Materials provided:
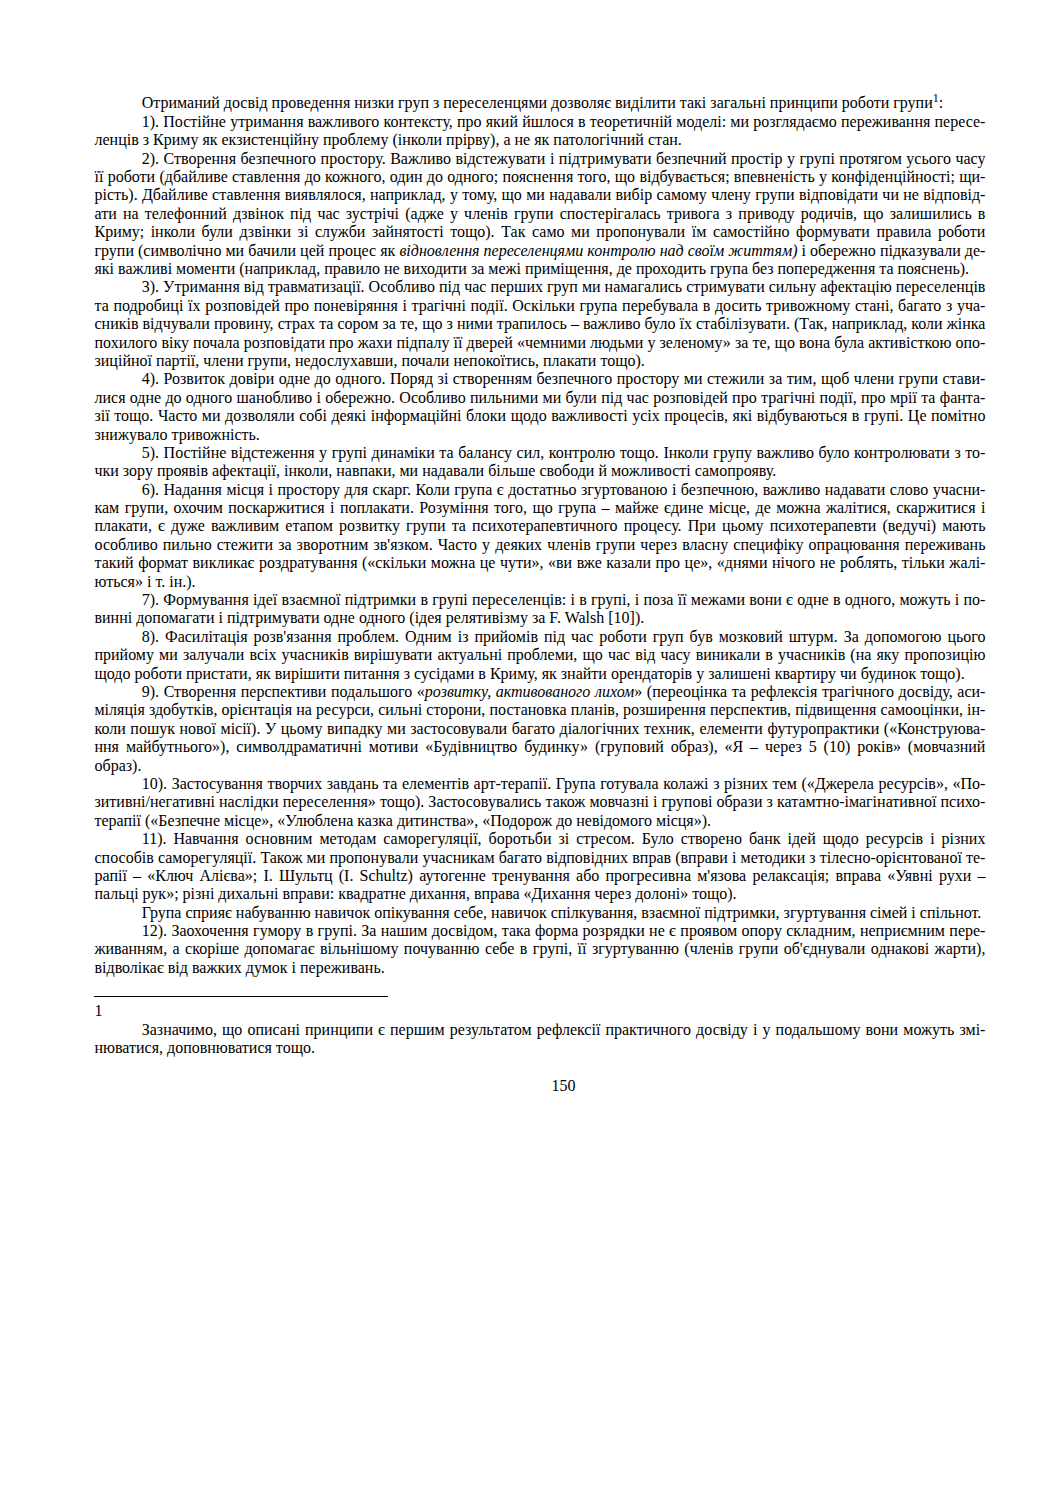Отриманий досвід проведення низки груп з переселенцями дозволяє виділити такі загальні принципи роботи групи1:
1). Постійне утримання важливого контексту, про який йшлося в теоретичній моделі: ми розглядаємо переживання переселенців з Криму як екзистенційну проблему (інколи прірву), а не як патологічний стан.
2). Створення безпечного простору. Важливо відстежувати і підтримувати безпечний простір у групі протягом усього часу її роботи (дбайливе ставлення до кожного, один до одного; пояснення того, що відбувається; впевненість у конфіденційності; щирість). Дбайливе ставлення виявлялося, наприклад, у тому, що ми надавали вибір самому члену групи відповідати чи не відповідати на телефонний дзвінок під час зустрічі (адже у членів групи спостерігалась тривога з приводу родичів, що залишились в Криму; інколи були дзвінки зі служби зайнятості тощо). Так само ми пропонували їм самостійно формувати правила роботи групи (символічно ми бачили цей процес як відновлення переселенцями контролю над своїм життям) і обережно підказували деякі важливі моменти (наприклад, правило не виходити за межі приміщення, де проходить група без попередження та пояснень).
3). Утримання від травматизації. Особливо під час перших груп ми намагались стримувати сильну афектацію переселенців та подробиці їх розповідей про поневіряння і трагічні події. Оскільки група перебувала в досить тривожному стані, багато з учасників відчували провину, страх та сором за те, що з ними трапилось – важливо було їх стабілізувати. (Так, наприклад, коли жінка похилого віку почала розповідати про жахи підпалу її дверей «чемними людьми у зеленому» за те, що вона була активісткою опозиційної партії, члени групи, недослухавши, почали непокоїтись, плакати тощо).
4). Розвиток довіри одне до одного. Поряд зі створенням безпечного простору ми стежили за тим, щоб члени групи ставилися одне до одного шанобливо і обережно. Особливо пильними ми були під час розповідей про трагічні події, про мрії та фантазії тощо. Часто ми дозволяли собі деякі інформаційні блоки щодо важливості усіх процесів, які відбуваються в групі. Це помітно знижувало тривожність.
5). Постійне відстеження у групі динаміки та балансу сил, контролю тощо. Інколи групу важливо було контролювати з точки зору проявів афектації, інколи, навпаки, ми надавали більше свободи й можливості самопрояву.
6). Надання місця і простору для скарг. Коли група є достатньо згуртованою і безпечною, важливо надавати слово учасникам групи, охочим поскаржитися і поплакати. Розуміння того, що група – майже єдине місце, де можна жалітися, скаржитися і плакати, є дуже важливим етапом розвитку групи та психотерапевтичного процесу. При цьому психотерапевти (ведучі) мають особливо пильно стежити за зворотним зв'язком. Часто у деяких членів групи через власну специфіку опрацювання переживань такий формат викликає роздратування («скільки можна це чути», «ви вже казали про це», «днями нічого не роблять, тільки жаліються» і т. ін.).
7). Формування ідеї взаємної підтримки в групі переселенців: і в групі, і поза її межами вони є одне в одного, можуть і повинні допомагати і підтримувати одне одного (ідея релятивізму за F. Walsh [10]).
8). Фасилітація розв'язання проблем. Одним із прийомів під час роботи груп був мозковий штурм. За допомогою цього прийому ми залучали всіх учасників вирішувати актуальні проблеми, що час від часу виникали в учасників (на яку пропозицію щодо роботи пристати, як вирішити питання з сусідами в Криму, як знайти орендаторів у залишені квартиру чи будинок тощо).
9). Створення перспективи подальшого «розвитку, активованого лихом» (переоцінка та рефлексія трагічного досвіду, асиміляція здобутків, орієнтація на ресурси, сильні сторони, постановка планів, розширення перспектив, підвищення самооцінки, інколи пошук нової місії). У цьому випадку ми застосовували багато діалогічних техник, елементи футуропрактики («Конструювання майбутнього»), символдраматичні мотиви «Будівництво будинку» (груповий образ), «Я – через 5 (10) років» (мовчазний образ).
10). Застосування творчих завдань та елементів арт-терапії. Група готувала колажі з різних тем («Джерела ресурсів», «Позитивні/негативні наслідки переселення» тощо). Застосовувались також мовчазні і групові образи з катамтно-імагінативної психотерапії («Безпечне місце», «Улюблена казка дитинства», «Подорож до невідомого місця»).
11). Навчання основним методам саморегуляції, боротьби зі стресом. Було створено банк ідей щодо ресурсів і різних способів саморегуляції. Також ми пропонували учасникам багато відповідних вправ (вправи і методики з тілесно-орієнтованої терапії – «Ключ Алієва»; І. Шультц (I. Schultz) аутогенне тренування або прогресивна м'язова релаксація; вправа «Уявні рухи – пальці рук»; різні дихальні вправи: квадратне дихання, вправа «Дихання через долоні» тощо).
Група сприяє набуванню навичок опікування себе, навичок спілкування, взаємної підтримки, згуртування сімей і спільнот.
12). Заохочення гумору в групі. За нашим досвідом, така форма розрядки не є проявом опору складним, неприємним переживанням, а скоріше допомагає вільнішому почуванню себе в групі, її згуртуванню (членів групи об'єднували однакові жарти), відволікає від важких думок і переживань.
1
Зазначимо, що описані принципи є першим результатом рефлексії практичного досвіду і у подальшому вони можуть змінюватися, доповнюватися тощо.
150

Directions: Every line from the one that contains "12). Заохочення гумору" down to and including the last line of the records above must be set down exactly, with nothing else.

Result for this exercise:
12). Заохочення гумору в групі. За нашим досвідом, така форма розрядки не є проявом опору складним, неприємним переживанням, а скоріше допомагає вільнішому почуванню себе в групі, її згуртуванню (членів групи об'єднували однакові жарти), відволікає від важких думок і переживань.
1
Зазначимо, що описані принципи є першим результатом рефлексії практичного досвіду і у подальшому вони можуть змінюватися, доповнюватися тощо.
150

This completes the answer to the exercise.